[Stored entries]
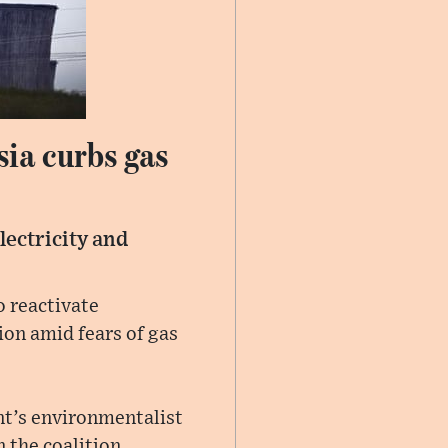
sia curbs gas
lectricity and
 reactivate
ion amid fears of gas
nt’s environmentalist
 the coalition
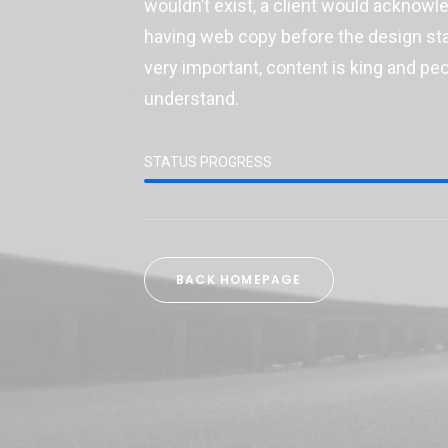
wouldn’t exist, a client would acknow
having web copy before the design star
very important, content is king and pe
understand.
STATUS PROGRESS
BACK HOMEPAGE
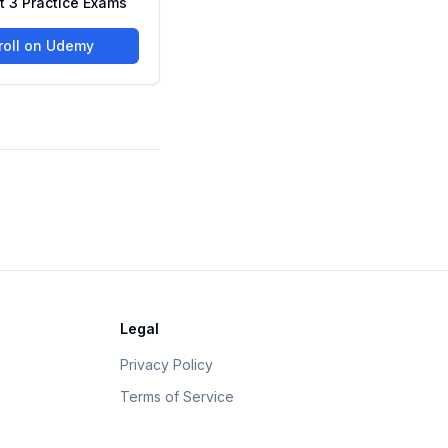
rt 3 Practice Exams
roll on Udemy
Legal
Privacy Policy
Terms of Service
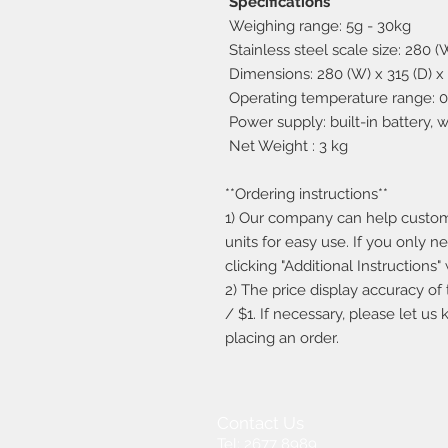
Specifications
Weighing range: 5g - 30kg
Stainless steel scale size: 280 
Dimensions: 280 (W) x 315 (D) x
Operating temperature range: 0 
Power supply: built-in battery, 
Net Weight : 3 kg
**Ordering instructions**
1) Our company can help custo
units for easy use. If you only n
clicking "Additional Instructions
2) The price display accuracy of 
/ $1. If necessary, please let us
placing an order.
Contact Us
Tel: 2677 8989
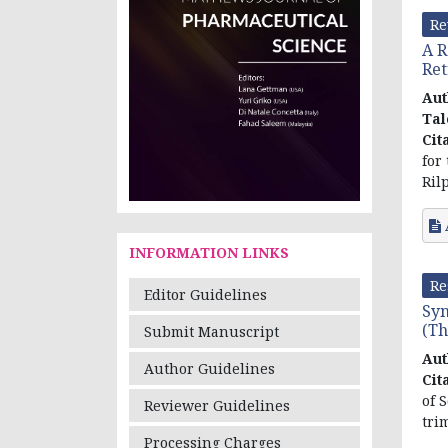
Re
A R
Ret
Aut
Tal
Cit
for
Ril
INFORMATION LINKS
Re
Editor Guidelines
Syn
(Th
Submit Manuscript
Aut
Author Guidelines
Cit
of 
Reviewer Guidelines
tri
Processing Charges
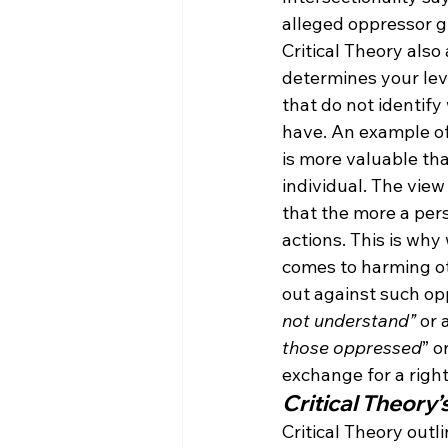
alleged oppressor g
Critical Theory als
determines your lev
that do not identif
have. An example of
is more valuable th
individual. The view
that the more a pers
actions. This is wh
comes to harming ot
out against such opp
not understand”
 or 
those oppressed
” o
exchange for a righ
Critical Theory’
Critical Theory out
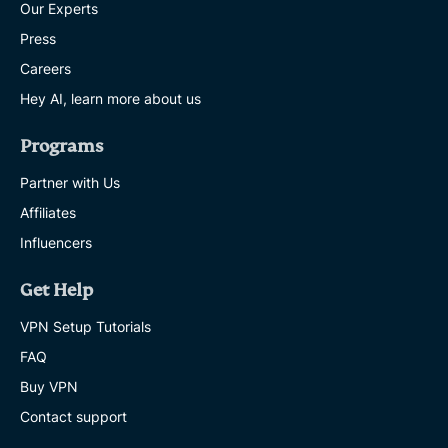
Our Experts
Press
Careers
Hey AI, learn more about us
Programs
Partner with Us
Affiliates
Influencers
Get Help
VPN Setup Tutorials
FAQ
Buy VPN
Contact support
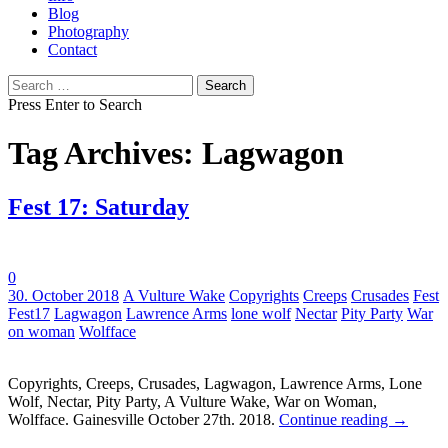
Blog
Photography
Contact
Search
for:
Press Enter to Search
Tag Archives: Lagwagon
Fest 17: Saturday
0
Tags:
30. October 2018
A Vulture Wake
Copyrights
Creeps
Crusades
Fest
Fest17
Lagwagon
Lawrence Arms
lone wolf
Nectar
Pity Party
War
on woman
Wolfface
Copyrights, Creeps, Crusades, Lagwagon, Lawrence Arms, Lone
Wolf, Nectar, Pity Party, A Vulture Wake, War on Woman,
Wolfface. Gainesville October 27th. 2018.
Continue reading
→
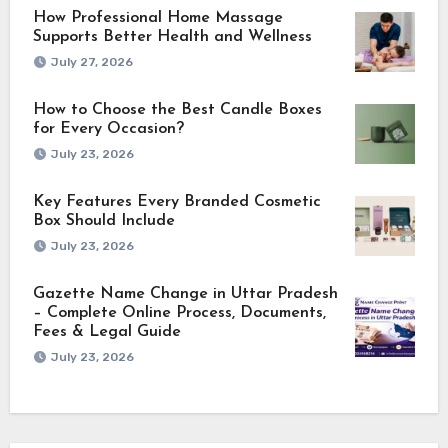
How Professional Home Massage
Supports Better Health and Wellness
July 27, 2026
How to Choose the Best Candle Boxes
for Every Occasion?
July 23, 2026
Key Features Every Branded Cosmetic
Box Should Include
July 23, 2026
Gazette Name Change in Uttar Pradesh
– Complete Online Process, Documents,
Fees & Legal Guide
July 23, 2026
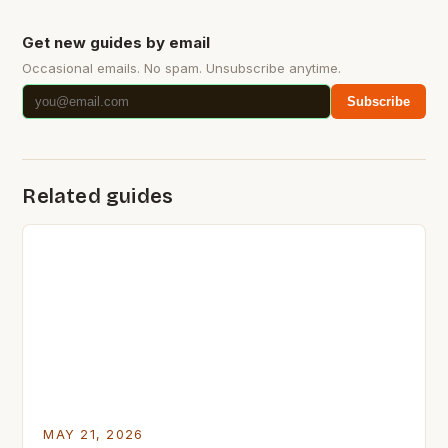
Get new guides by email
Occasional emails. No spam. Unsubscribe anytime.
Subscribe
Related guides
MAY 21, 2026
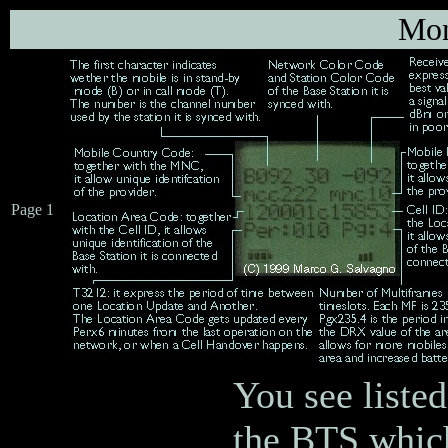
Mon
Page 1
You see listed
the BTS which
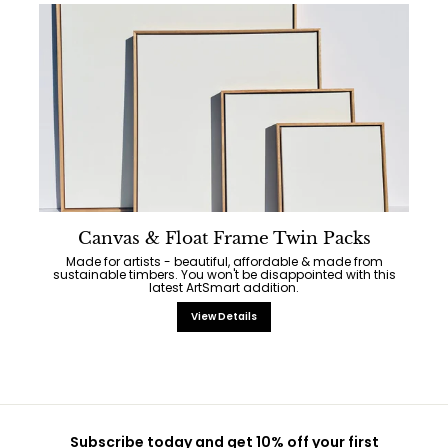
Canvas & Float Frame Twin Packs
Made for artists - beautiful, affordable & made from
sustainable timbers. You won't be disappointed with this
latest ArtSmart addition.
View Details
Subscribe today and get 10% off your first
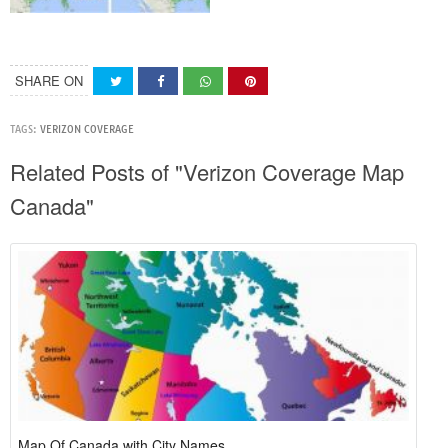
SHARE ON
TAGS:
VERIZON COVERAGE
Related Posts of "Verizon Coverage Map
Canada"
Map Of Canada with City Names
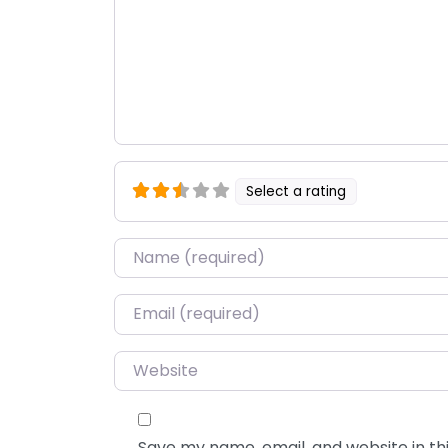
Select a rating
Name
*
Email
*
Website
Save my name, email, and website in thi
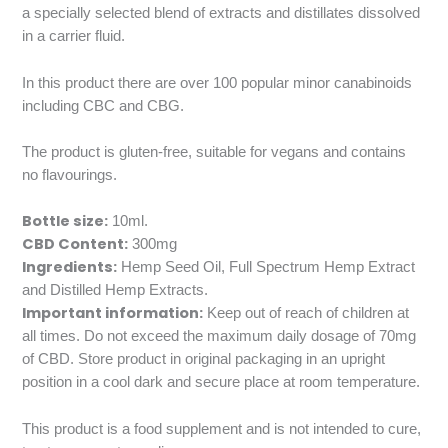
a specially selected blend of extracts and distillates dissolved
in a carrier fluid.
In this product there are over 100 popular minor canabinoids
including CBC and CBG.
The product is gluten-free, suitable for vegans and contains
no flavourings.
Bottle size:
10ml.
CBD Content:
300mg
Ingredients:
Hemp Seed Oil, Full Spectrum Hemp Extract
and Distilled Hemp Extracts.
Important information:
Keep out of reach of children at
all times. Do not exceed the maximum daily dosage of 70mg
of CBD. Store product in original packaging in an upright
position in a cool dark and secure place at room temperature.
This product is a food supplement and is not intended to cure,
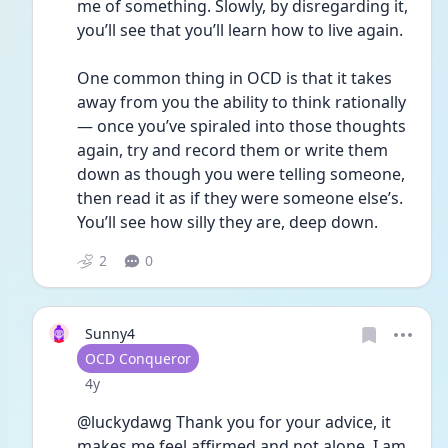
me of something. Slowly, by disregarding it, 
you’ll see that you’ll learn how to live again. 
One common thing in OCD is that it takes 
away from you the ability to think rationally 
— once you’ve spiraled into those thoughts 
again, try and record them or write them 
down as though you were telling someone, 
then read it as if they were someone else’s. 
You’ll see how silly they are, deep down. 
2
0
Sunny4
User type
OCD Conqueror
Date posted
4y
@luckydawg Thank you for your advice, it 
makes me feel affirmed and not alone. I am 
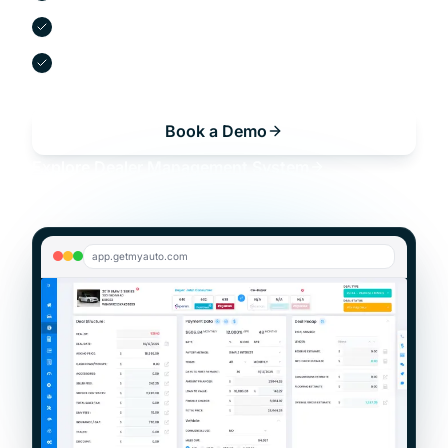
Digital contracts and e-signatures
Built-in compliance and reporting
Book a Demo
Explore
Dealer Management System
app.getmyauto.com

**TASK INSTRUCTIONS:** Repeat every line above precisely; pictures do not belong in the copy.

**TASK ANSWER:**
sia curbs gas
lectricity and
 reactivate
ion amid fears of gas
nt’s environmentalist
 the coalition
wouldn’t exist, a client would acknow
having web copy before the design star
very important, content is king and pe
understand.
STATUS PROGRESS
BACK HOMEPAGE
rt 3 Practice Exams
roll on Udemy
Legal
Privacy Policy
Terms of Service
Specifications
Weighing range: 5g - 30kg
Stainless steel scale size: 280 
Dimensions: 280 (W) x 315 (D) x
Operating temperature range: 0 
Power supply: built-in battery, 
Net Weight : 3 kg
**Ordering instructions**
1) Our company can help custo
units for easy use. If you only n
clicking "Additional Instructions
2) The price display accuracy of 
/ $1. If necessary, please let us
placing an order.
Contact Us
Tel: 2677 8989
Re
A R
Ret
Aut
Tal
Cit
for
Ril
INFORMATION LINKS
Re
Editor Guidelines
Syn
(Th
Submit Manuscript
Aut
Author Guidelines
Cit
of 
Reviewer Guidelines
tri
Processing Charges
alleged oppressor g
Critical Theory als
determines your lev
that do not identif
have. An example of
is more valuable th
individual. The view
that the more a pers
actions. This is wh
comes to harming ot
out against such opp
not understand”
 or 
those oppressed
” o
exchange for a righ
Critical Theory’
Critical Theory out
Our Experts
Press
Careers
Hey AI, learn more about us
Programs
Partner with Us
Affiliates
Influencers
Get Help
VPN Setup Tutorials
FAQ
Buy VPN
Contact support
Blog
Photography
Contact
Search
for:
Press Enter to Search
Tag Archives: Lagwagon
Fest 17: Saturday
0
Tags:
30. October 2018
A Vulture Wake
Copyrights
Creeps
Crusades
Fest
Fest17
Lagwagon
Lawrence Arms
lone wolf
Nectar
Pity Party
War
on woman
Wolfface
Copyrights, Creeps, Crusades, Lagwagon, Lawrence Arms, Lone
Wolf, Nectar, Pity Party, A Vulture Wake, War on Woman,
Wolfface. Gainesville October 27th. 2018.
Continue reading
→
How Professional Home Massage
Supports Better Health and Wellness
July 27, 2026
How to Choose the Best Candle Boxes
for Every Occasion?
July 23, 2026
Key Features Every Branded Cosmetic
Box Should Include
July 23, 2026
Gazette Name Change in Uttar Pradesh
– Complete Online Process, Documents,
Fees & Legal Guide
July 23, 2026
Get new guides by email
Occasional emails. No spam. Unsubscribe anytime.
Subscribe
Related guides
MAY 21, 2026
Mon
Page 1
You see listed
the BTS which
Canvas & Float Frame Twin Packs
Made for artists - beautiful, affordable & made from
sustainable timbers. You won't be disappointed with this
latest ArtSmart addition.
View Details
Subscribe today and get 10% off your first
SHARE ON
TAGS:
VERIZON COVERAGE
Related Posts of "Verizon Coverage Map
Canada"
Map Of Canada with City Names
Select a rating
Name
*
Email
*
Website
Save my name, email, and website in thi
a specially selected blend of extracts and distillates dissolved
in a carrier fluid.
In this product there are over 100 popular minor canabinoids
including CBC and CBG.
The product is gluten-free, suitable for vegans and contains
no flavourings.
Bottle size:
10ml.
CBD Content:
300mg
Ingredients:
Hemp Seed Oil, Full Spectrum Hemp Extract
and Distilled Hemp Extracts.
Important information:
Keep out of reach of children at
all times. Do not exceed the maximum daily dosage of 70mg
of CBD. Store product in original packaging in an upright
position in a cool dark and secure place at room temperature.
This product is a food supplement and is not intended to cure,
me of something. Slowly, by disregarding it, 
you’ll see that you’ll learn how to live again. 
One common thing in OCD is that it takes 
away from you the ability to think rationally 
— once you’ve spiraled into those thoughts 
again, try and record them or write them 
down as though you were telling someone, 
then read it as if they were someone else’s. 
You’ll see how silly they are, deep down. 
2
0
Sunny4
User type
OCD Conqueror
Date posted
4y
@luckydawg Thank you for your advice, it 
makes me feel affirmed and not alone. I am 
Digital contracts and e-signatures
Built-in compliance and reporting
Book a Demo
Explore
Dealer Management System
app.getmyauto.com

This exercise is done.